** TEXT EXCERPT **
# transistor tester?



## lcipher3 (Jan 9, 2020)

So I have multimeters, scope, etc - anyone have a transistor tester or do you just rig up a circuit each time?
Im talking about some of those you see on ebay for 10-20 bucks.


----------



## Mourguitars (Jan 9, 2020)

https://www.amazon.com/gp/product/B01MS1FOYM/ref=ppx_yo_dt_b_asin_title_o05_s00?ie=UTF8&psc=1
		


A few of us bought this one , seems to work out pretty good. I bought some bad J201's of the bay that tested everywhere ...but the SMD J201's test fine...all in same range

Mike


----------



## Betty Wont (Jan 9, 2020)

Mourguitars said:


> https://www.amazon.com/gp/product/B01MS1FOYM/ref=ppx_yo_dt_b_asin_title_o05_s00?ie=UTF8&psc=1
> 
> 
> 
> ...


That looks interesting. Does it provide leakage details for germaniums?


----------



## Nostradoomus (Jan 9, 2020)

The one I bought doesn’t do leakage...I bought a Peak DCA55 though so now that one doesn’t really get used.


----------



## lcipher3 (Jan 9, 2020)

Mourguitars said:


> https://www.amazon.com/gp/product/B01MS1FOYM/ref=ppx_yo_dt_b_asin_title_o05_s00?ie=UTF8&psc=1
> 
> 
> 
> ...



Yeah - that's the one I'm looking at.  Worth it? Not bad?
Is there a pdf anywhere on this model?

** GIVEN ENTRIES **
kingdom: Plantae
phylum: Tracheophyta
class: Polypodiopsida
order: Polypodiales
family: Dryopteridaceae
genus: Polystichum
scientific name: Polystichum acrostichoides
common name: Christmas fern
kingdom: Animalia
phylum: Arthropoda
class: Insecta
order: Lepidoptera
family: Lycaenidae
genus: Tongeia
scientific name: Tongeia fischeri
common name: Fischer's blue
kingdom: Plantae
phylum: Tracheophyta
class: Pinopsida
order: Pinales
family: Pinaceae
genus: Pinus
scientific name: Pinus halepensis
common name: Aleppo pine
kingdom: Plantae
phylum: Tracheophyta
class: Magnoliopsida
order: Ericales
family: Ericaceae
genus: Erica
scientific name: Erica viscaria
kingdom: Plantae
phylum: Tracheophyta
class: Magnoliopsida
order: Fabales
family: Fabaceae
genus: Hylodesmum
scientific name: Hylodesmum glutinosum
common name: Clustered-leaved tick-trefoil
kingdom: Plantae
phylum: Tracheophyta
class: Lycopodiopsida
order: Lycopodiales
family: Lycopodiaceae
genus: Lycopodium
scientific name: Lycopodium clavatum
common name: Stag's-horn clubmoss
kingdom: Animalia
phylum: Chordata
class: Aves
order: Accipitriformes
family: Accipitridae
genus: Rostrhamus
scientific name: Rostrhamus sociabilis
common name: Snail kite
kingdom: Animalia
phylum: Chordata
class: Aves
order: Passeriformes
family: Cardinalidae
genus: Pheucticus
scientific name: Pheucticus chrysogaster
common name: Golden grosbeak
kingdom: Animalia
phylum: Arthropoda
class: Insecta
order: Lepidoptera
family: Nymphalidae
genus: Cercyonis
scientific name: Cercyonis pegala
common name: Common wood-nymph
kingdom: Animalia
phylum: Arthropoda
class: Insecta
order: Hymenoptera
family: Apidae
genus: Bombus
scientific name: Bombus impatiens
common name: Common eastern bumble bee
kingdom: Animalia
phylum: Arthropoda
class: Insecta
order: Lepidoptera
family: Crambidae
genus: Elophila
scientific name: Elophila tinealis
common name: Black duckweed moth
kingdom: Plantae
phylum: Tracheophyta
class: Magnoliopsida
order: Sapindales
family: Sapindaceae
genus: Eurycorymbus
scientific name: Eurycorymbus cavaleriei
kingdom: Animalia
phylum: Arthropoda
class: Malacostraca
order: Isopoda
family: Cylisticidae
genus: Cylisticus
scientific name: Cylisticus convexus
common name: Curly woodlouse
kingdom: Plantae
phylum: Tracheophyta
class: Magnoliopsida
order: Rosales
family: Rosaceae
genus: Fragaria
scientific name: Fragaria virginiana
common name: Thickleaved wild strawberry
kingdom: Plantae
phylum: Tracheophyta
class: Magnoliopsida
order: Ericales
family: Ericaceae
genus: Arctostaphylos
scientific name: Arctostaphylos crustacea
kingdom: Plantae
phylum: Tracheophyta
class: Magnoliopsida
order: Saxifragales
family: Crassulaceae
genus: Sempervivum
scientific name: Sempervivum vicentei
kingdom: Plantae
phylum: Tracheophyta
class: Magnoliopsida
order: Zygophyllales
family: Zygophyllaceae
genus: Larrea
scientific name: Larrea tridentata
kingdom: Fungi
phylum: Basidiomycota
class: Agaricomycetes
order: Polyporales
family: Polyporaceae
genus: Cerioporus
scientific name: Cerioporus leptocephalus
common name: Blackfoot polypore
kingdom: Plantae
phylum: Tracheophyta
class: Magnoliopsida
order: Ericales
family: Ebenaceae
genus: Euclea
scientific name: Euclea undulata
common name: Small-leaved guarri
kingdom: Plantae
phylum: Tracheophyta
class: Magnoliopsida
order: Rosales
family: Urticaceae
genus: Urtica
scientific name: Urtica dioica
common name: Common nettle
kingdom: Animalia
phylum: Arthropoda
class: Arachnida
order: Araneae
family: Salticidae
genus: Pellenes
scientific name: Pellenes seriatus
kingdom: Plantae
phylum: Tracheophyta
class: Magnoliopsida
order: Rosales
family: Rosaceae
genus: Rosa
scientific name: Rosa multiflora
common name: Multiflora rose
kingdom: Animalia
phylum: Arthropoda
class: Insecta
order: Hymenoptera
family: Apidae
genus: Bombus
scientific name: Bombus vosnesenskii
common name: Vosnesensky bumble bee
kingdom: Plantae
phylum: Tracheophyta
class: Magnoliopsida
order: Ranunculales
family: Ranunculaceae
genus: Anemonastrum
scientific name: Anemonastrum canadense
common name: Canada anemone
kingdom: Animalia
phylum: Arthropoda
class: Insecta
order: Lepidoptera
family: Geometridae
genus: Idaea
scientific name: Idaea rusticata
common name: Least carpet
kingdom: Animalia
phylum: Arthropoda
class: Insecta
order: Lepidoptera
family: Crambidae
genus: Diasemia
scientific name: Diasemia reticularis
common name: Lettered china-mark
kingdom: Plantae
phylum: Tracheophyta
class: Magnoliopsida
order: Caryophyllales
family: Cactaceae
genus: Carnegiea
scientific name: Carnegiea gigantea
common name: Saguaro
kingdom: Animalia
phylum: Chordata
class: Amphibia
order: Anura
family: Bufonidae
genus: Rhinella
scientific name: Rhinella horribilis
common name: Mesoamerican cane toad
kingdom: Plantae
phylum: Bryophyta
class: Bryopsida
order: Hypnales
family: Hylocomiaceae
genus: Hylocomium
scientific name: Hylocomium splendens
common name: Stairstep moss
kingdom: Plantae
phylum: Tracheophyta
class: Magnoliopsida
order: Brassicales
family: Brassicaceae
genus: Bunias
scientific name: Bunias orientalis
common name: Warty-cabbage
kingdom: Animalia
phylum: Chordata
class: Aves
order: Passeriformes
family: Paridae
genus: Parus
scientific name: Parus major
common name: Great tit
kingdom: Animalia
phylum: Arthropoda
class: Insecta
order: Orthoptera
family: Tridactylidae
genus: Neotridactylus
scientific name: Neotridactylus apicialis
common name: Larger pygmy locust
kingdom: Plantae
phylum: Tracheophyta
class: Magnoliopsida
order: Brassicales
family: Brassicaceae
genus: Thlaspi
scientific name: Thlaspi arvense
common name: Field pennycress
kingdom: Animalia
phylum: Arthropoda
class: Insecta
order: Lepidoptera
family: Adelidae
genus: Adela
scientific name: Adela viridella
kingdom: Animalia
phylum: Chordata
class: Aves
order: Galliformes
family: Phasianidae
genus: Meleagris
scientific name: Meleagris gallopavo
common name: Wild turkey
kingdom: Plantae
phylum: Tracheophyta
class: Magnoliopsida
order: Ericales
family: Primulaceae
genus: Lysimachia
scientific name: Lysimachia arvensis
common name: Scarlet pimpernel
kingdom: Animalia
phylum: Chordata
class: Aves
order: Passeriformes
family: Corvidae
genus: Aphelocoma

** YOUR OBJECTIVE **
Rewrite the passage of the transistor tester thread between "That looks interesting." and "really get used.", inclusive, putting "gain" wherever "leakage" appears.

** RESULT OF THIS TASK **
That looks interesting. Does it provide gain details for germaniums?


----------



## Nostradoomus (Jan 9, 2020)

The one I bought doesn’t do gain...I bought a Peak DCA55 though so now that one doesn’t really get used.